Some regional parties are also doing their bit. With the advantage of having a young leader, Raj Thackeray’s Maharashtra Navnirman Samiti is going all out to recruit 18- year-olds into the party and getting them to help new voters register. The CPI(M) isn’t concentrating specifically on voter turnout. “High turnouts are quite common in our strongholds,” says Basu. What the party is focusing on, especially through its youth and student wings, is to raise youth awareness on issues concerning them and the country. “If there is greater awareness of the importance of these elections and their bearing on the life of the youth, that itself will ensure a good turnout,” says Basu.


Parties are hitting campuses in a big way. “A large section of first time and new voters are students, who are the most enthusiastic group, once they are motivated,” says Kulkarni. Rahul Gandhi has been criss crossing the country, bonding with students at colleges and universities, promising that the Congress will give more tickets to young candidates.

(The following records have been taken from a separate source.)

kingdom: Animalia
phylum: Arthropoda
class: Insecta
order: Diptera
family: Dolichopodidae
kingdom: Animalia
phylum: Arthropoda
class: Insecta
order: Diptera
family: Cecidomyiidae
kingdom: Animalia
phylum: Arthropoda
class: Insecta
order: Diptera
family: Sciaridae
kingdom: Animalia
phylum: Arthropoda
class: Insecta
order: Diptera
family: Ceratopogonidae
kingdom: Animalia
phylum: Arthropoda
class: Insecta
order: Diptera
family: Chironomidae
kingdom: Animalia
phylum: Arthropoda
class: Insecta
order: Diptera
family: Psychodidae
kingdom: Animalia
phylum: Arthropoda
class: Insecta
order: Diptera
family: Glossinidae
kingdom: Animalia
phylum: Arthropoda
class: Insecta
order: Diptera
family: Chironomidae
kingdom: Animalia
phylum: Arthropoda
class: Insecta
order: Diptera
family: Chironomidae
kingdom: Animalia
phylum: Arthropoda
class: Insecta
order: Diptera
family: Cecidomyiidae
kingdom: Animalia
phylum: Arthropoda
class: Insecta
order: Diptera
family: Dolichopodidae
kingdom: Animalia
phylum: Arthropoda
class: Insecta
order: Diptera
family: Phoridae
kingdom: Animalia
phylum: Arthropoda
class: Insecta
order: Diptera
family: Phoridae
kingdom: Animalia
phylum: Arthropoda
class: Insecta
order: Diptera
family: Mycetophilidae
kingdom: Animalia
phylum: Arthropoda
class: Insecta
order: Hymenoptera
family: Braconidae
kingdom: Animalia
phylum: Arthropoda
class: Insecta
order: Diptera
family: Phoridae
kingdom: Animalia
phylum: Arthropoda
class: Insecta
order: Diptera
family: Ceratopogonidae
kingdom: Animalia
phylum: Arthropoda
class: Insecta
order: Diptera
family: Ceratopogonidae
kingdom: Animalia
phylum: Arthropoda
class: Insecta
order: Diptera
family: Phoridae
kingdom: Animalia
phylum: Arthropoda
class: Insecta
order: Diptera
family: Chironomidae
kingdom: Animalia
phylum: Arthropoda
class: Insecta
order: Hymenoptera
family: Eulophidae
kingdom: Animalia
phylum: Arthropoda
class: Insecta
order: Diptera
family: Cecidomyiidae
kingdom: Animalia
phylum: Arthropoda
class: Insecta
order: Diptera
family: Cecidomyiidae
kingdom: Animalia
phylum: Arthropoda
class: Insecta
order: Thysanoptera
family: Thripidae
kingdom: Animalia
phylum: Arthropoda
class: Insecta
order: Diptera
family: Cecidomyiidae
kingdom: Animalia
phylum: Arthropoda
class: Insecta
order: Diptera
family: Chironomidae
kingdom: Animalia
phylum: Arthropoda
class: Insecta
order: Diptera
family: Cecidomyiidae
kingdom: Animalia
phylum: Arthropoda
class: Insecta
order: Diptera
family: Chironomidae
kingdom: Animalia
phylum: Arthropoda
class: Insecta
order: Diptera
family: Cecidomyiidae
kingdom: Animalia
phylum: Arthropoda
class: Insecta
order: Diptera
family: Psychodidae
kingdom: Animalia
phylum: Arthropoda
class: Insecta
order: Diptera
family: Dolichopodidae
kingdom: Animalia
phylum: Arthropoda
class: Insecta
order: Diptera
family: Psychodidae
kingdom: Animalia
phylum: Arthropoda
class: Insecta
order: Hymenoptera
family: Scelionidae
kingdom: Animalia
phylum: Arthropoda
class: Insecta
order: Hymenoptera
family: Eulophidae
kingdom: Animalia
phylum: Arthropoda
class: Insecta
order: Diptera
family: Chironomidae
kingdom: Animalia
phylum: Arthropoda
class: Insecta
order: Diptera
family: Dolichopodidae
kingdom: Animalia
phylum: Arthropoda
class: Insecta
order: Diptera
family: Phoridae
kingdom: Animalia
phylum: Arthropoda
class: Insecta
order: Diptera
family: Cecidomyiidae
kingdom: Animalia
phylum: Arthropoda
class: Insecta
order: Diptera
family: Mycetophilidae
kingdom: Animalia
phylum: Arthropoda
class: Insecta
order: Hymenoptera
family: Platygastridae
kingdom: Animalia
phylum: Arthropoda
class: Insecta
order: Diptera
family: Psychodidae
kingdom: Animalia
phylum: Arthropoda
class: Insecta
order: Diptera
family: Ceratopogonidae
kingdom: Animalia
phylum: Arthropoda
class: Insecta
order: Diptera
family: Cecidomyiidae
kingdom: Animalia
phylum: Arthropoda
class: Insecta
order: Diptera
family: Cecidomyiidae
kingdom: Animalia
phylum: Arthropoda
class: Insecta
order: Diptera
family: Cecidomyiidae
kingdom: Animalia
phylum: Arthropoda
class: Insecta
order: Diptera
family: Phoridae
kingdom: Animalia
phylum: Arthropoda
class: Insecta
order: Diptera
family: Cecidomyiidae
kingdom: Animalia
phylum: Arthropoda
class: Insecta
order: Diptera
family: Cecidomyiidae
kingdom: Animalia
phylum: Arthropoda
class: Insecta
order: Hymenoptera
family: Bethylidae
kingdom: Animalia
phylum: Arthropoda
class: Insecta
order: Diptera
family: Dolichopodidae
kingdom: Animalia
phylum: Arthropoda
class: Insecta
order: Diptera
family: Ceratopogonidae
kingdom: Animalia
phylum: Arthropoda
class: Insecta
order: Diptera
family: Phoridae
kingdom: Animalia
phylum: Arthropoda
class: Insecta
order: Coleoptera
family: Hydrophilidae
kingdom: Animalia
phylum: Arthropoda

In late February, the BJP kicked off its Advani@campus series at the Jawaharlal Nehru University, where party MP Arun Shourie explained the BJP’s and Advani’s vision for the country to students. The party plans to get young campaigners to cover 5,000 campuses. It has taken the lead in using the Internet in a big way to tap the youth voter, especially through Advani’s website, lkadvani.in. The party has links to social networking sites and now bloggers are being asked to put a button on their blogs which links to the site. “The college-going youth are the greatest users of IT,” says Prodyut Bora, convenor of the BJP’s information technology cell and a key manager in Advani’s campaign. “And these are the voters who are up for grabs.”


The Congress is also trying to make political careers more accessible to Young India, with the Youth Congress kicking off an enrolment drive which has been completed in Punjab and Gujarat. Plans to extend this to other states will have to be put off till the general elections are over, says Youth Congress chief Ashok Tanwar.


Young people certainly seem to be shedding their reservations and joining or volunteering for political parties, though Rao feels the numbers are not large enough or even adequate. Youth Congress membership in Punjab and Gujarat has crossed 323,000 and 700,000, respectively, and Tanwar says the party is flooded with offers from young people wanting to do part time work during the elections.


Young professionals are putting in 12-hour days at Advani’s campaign office. There’s 23-year-old Mallika Noorani from Mumbai, who’s taken a three-month break from her job at an investment bank. Banuchandar, a 28-year-old trained mechanical engineer who was working at a leading global consultancy firm and joined the BJP a year ago, and Anay Joglekar, 29, who was working at a foreign consulate in Mumbai, quit their jobs in February to help out with the campaign. None of them comes from political families or even took an interest in student politics while in college. Advani’s website has pulled in over 6,000 online volunteers — a majority of them below 40 years — offering to pitch in with the campaign.


That’s the attitude political parties are banking on. But will it bring dividends? Wait till May 16 to find out.